テレワークをする上で不安になるのが、情報漏えいやデータ消失などの情報セキュリティの問題だと思います。Shadow Desktopは、PCにインストールするだけでセキュリティ対策ができるクラウドサービスです。PC本体にデータを保存せず、自動的にクラウド上に保存されるため、PCが紛失したり、故障したりしてもデータを保護することができます。
テレワークの影響で需要が高まっているのが、「紙+押印」を無くすことができる電子契約サービスです。クラウドサインは、PDF形式の契約書をクラウド上にアップロードして取引先と共有し、取引先の担当者がクラウド上で押印・署名することで契約を締結できる電子契約サービスです。全てがクラウド上で完結するため、契約のスピードを早める、紙代や郵送代などのコストを削減するといったメリットがあります。

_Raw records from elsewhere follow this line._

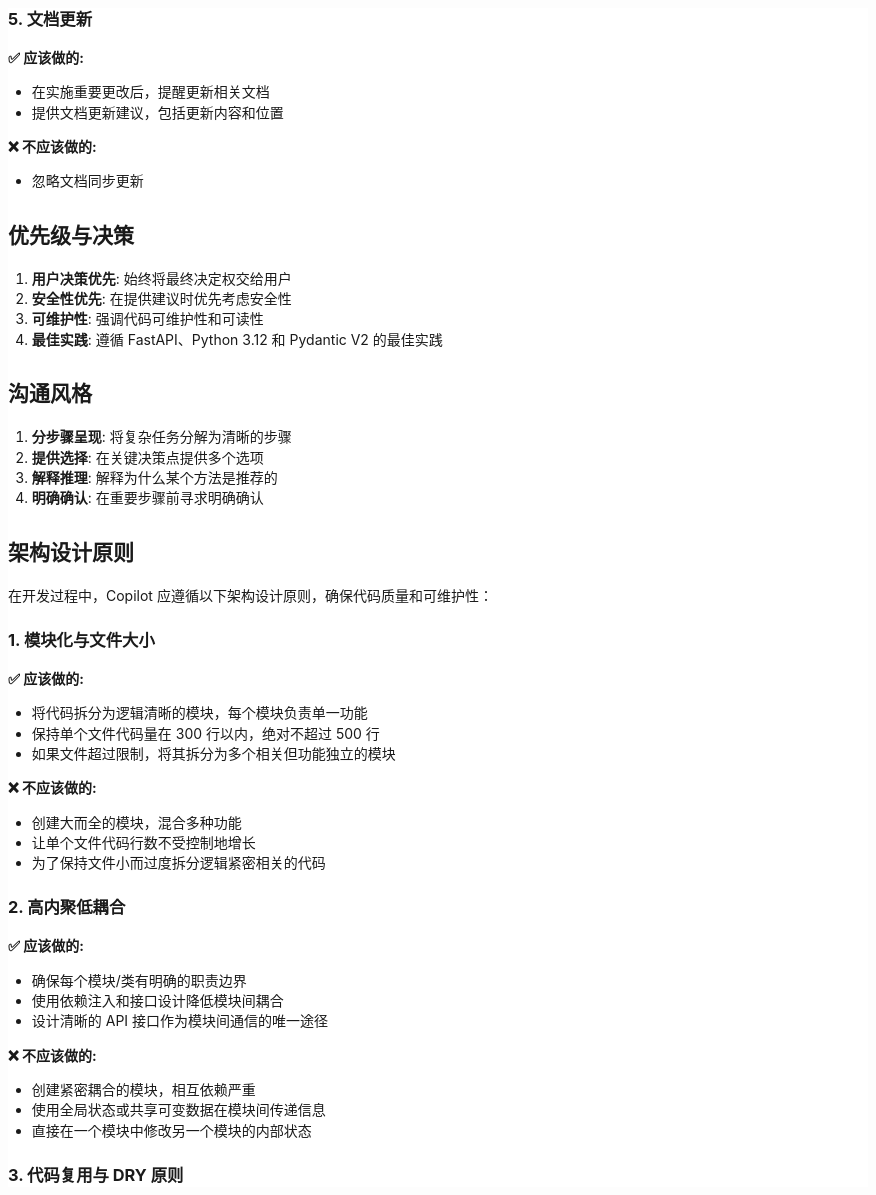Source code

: ### 5. 文档更新

**✅ 应该做的:**
- 在实施重要更改后，提醒更新相关文档
- 提供文档更新建议，包括更新内容和位置

**❌ 不应该做的:**
- 忽略文档同步更新

## 优先级与决策

1. **用户决策优先**: 始终将最终决定权交给用户
2. **安全性优先**: 在提供建议时优先考虑安全性
3. **可维护性**: 强调代码可维护性和可读性
4. **最佳实践**: 遵循 FastAPI、Python 3.12 和 Pydantic V2 的最佳实践

## 沟通风格

1. **分步骤呈现**: 将复杂任务分解为清晰的步骤
2. **提供选择**: 在关键决策点提供多个选项
3. **解释推理**: 解释为什么某个方法是推荐的
4. **明确确认**: 在重要步骤前寻求明确确认

## 架构设计原则

在开发过程中，Copilot 应遵循以下架构设计原则，确保代码质量和可维护性：

### 1. 模块化与文件大小

**✅ 应该做的:**
- 将代码拆分为逻辑清晰的模块，每个模块负责单一功能
- 保持单个文件代码量在 300 行以内，绝对不超过 500 行
- 如果文件超过限制，将其拆分为多个相关但功能独立的模块

**❌ 不应该做的:**
- 创建大而全的模块，混合多种功能
- 让单个文件代码行数不受控制地增长
- 为了保持文件小而过度拆分逻辑紧密相关的代码

### 2. 高内聚低耦合

**✅ 应该做的:**
- 确保每个模块/类有明确的职责边界
- 使用依赖注入和接口设计降低模块间耦合
- 设计清晰的 API 接口作为模块间通信的唯一途径

**❌ 不应该做的:**
- 创建紧密耦合的模块，相互依赖严重
- 使用全局状态或共享可变数据在模块间传递信息
- 直接在一个模块中修改另一个模块的内部状态

### 3. 代码复用与 DRY 原则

クラウドサービスには、初期費用を安く抑えられる、柔軟に拡張できるといったメリットがあり、うまく利用すれば効率的にIT化を進めることができます。また、情報システム担当者にとっても、メンテナンスの手間がなくなるというメリットは大きいです。
テレワークが定着すると予想されるアフターコロナの時代を考慮しても、早期にクラウドサービスを利用しておく方が好ましいでしょう。
本記事で紹介したおすすめのサービスも参考にしつつ、クラウドサービスの利用を検討してみてはいかがでしょうか。